Che nostalgia sentire Matteo Renzi che parla di “luci e ombre”, a proposito dell’assai poco luminoso voto Pd di domenica, perché d’un colpo siamo ritornati giovani cronisti, ai tempi della vecchia Dc, quando in sala stampa veniva catapultato Clemente Mastella in canotta che ancora intronato dal solleone provava a impapocchiare voti e percentuali non sempre esaltanti per lo scudo crociato, aggrappato al salvagente delle luci e delle ombre, per l’appunto.
All’epoca, forse Renzi giocava ancora coi soldatini e difatti da quegli antichi conigli mannari non ha imparato nulla se non un certo talentaccio per il gioco delle tre carte. Quando annuncia, per esempio, che il Pd “quasi ovunque è oltre il quaranta per cento” (dove il trucco è nel “quasi”). O quando, beccato a mescolare l’insalatona di liste civiche, varie e di centrosinistra sostiene che il Pd “su quasi milletrecento sindaci ne porta a casa mille”, boom.
Per il resto, un premier nervoso, verboso, ingrugnato, avvelenato dal fiasco del Pd napoletano che vuole “commissariare”, e per nulla tranquillizzato dal “miracolo romano” (Serracchiani), e anzi piuttosto sgarbato con Giachetti “che faccia Giachetti se vuole vincere”. Ma soprattutto così imbufalito dai successi rosa a cinque stelle di Virginia Raggi e Chiara Appendino da non riuscire a trattenere battute e cazzeggi da rosicone (direbbe lui). Tanto che male non gli farebbe un goccio di quel Maalox che alle Europee di due anni fa fece ingurgitare a Beppe Grillo.
Il premier occulta e divaga perché ha capito benissimo che il vento è cambiato.

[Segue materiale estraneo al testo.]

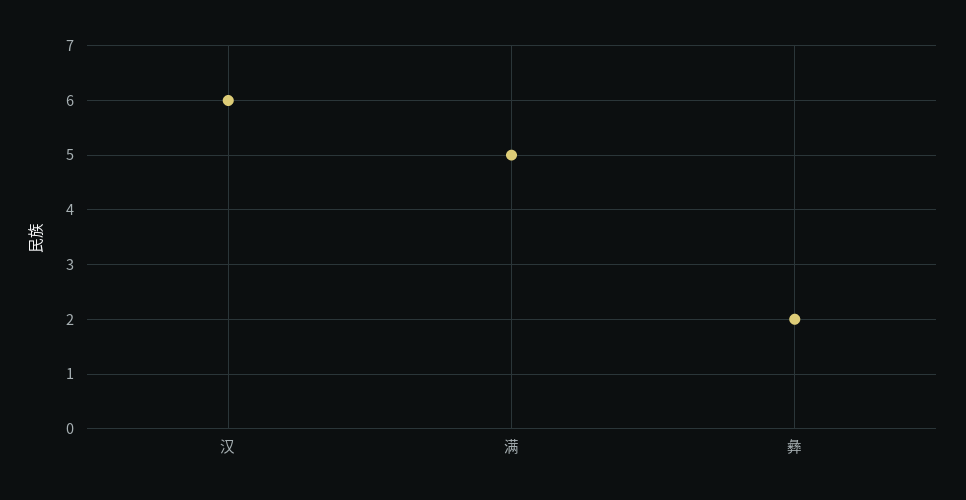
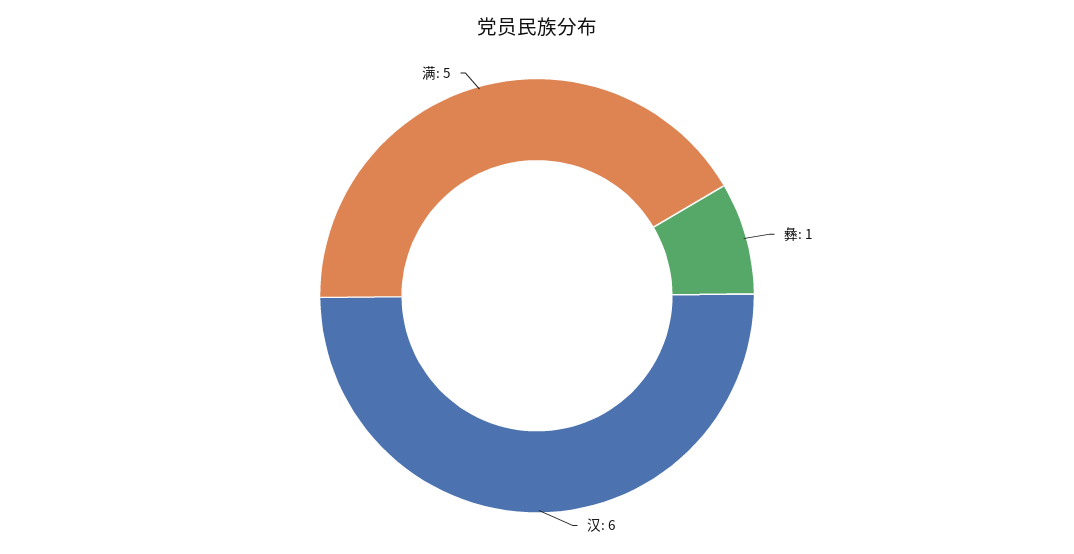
  {
    "汉": 6,
    "满": 5,
-   "彝": 2
+   "彝": 1
  }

Che l’effetto mediatico, prima ancora che elettorale, di una giovane donna M5S a un passo dal Campidoglio già rimbalza da Parigi a New York, dal Guardian a LaVanguardia.
Quella Virginia superstar che lo mette in ombra gli scoccia da morire. Maledizione, e adesso cosa penseranno Angela e Barack?
Senza contare che il giochino stucchevole di separare il voto amministrativo dal giudizio sulla maggioranza di governo fa acqua da tutte le parti.
A Torino, dove Piero Fassino motiva il suo non brillantissimo risultato citando i morsi della “crisi sociale”, soprattutto nelle periferie (ex) operaie. A Napoli o a Cosenza dove il Partito della Nazione affonda ingloriosamente insieme al faccione di Denis Verdini e alla sua corte di impresentabili.
Con il vento che cambia, il referendum di ottobre sulle riforme costituzionali che a gennaio il Si vinceva in carrozza, diventa un incubo di mezza estate con il No che, secondo i sondaggi, recupera posizioni e slancio. Con l’effetto di polarizzare al massimo lo scontro politico: i ballottaggi del 19 giugno, infatti, sembrano fatti apposta per strutturare la coalizione di tutti contro uno, da Salvini a Berlusconi, da Grillo a Fassina.
Le prove generali per l’Armageddon d’autunno. Ma poiché, comprensibilmente, tra i renziani di un mesto viaggio di ritorno da Palazzo Chigi a Rignano sull’Arno non c’è granché voglia, prepariamoci ai fuochi d’artificio. Due settimane di propaganda televisiva a tappeto (e in Rai non mancheranno i tappetini) mentre già si prepara il missile a tre stadi per proiettare Giuseppe Sala, ma soprattutto Roberto Giachetti, nel più alto dei cieli.
Primo stadio: un sindaco del Pd governa molto più tranquillo se anche il premier è del Pd. Secondo stadio: un sindaco 5Stelle non può certo aspettarsi trattamenti di favore da un governo a guida Pd. Terzo stadio: chiedere a Ignazio Marino cosa succede se quel governo a guida Pd decide di tagliare i rifornimenti a una Capitale dai conti disastrati.
Ma c’è un ma. Nella affannosa rincorsa per salvare il salvabile, la squadra di Matteo Renzi appare meno compatta rispetto al passato. Scambi di vedute non sempre coincidenti sulla strategia plebiscitaria (o con me o contro di me) che ha esasperato la sinistra interna, di cui ora si ha bisogno. Qualcosa in corsa può cambiare ma l’uomo solo al comando di ieri, oggi sembra essere un uomo al comando da solo. Intanto, per la cronaca, il redivivo Clemente Mastella è più che mai in corsa per diventare sindaco di Benevento. È girato il vento.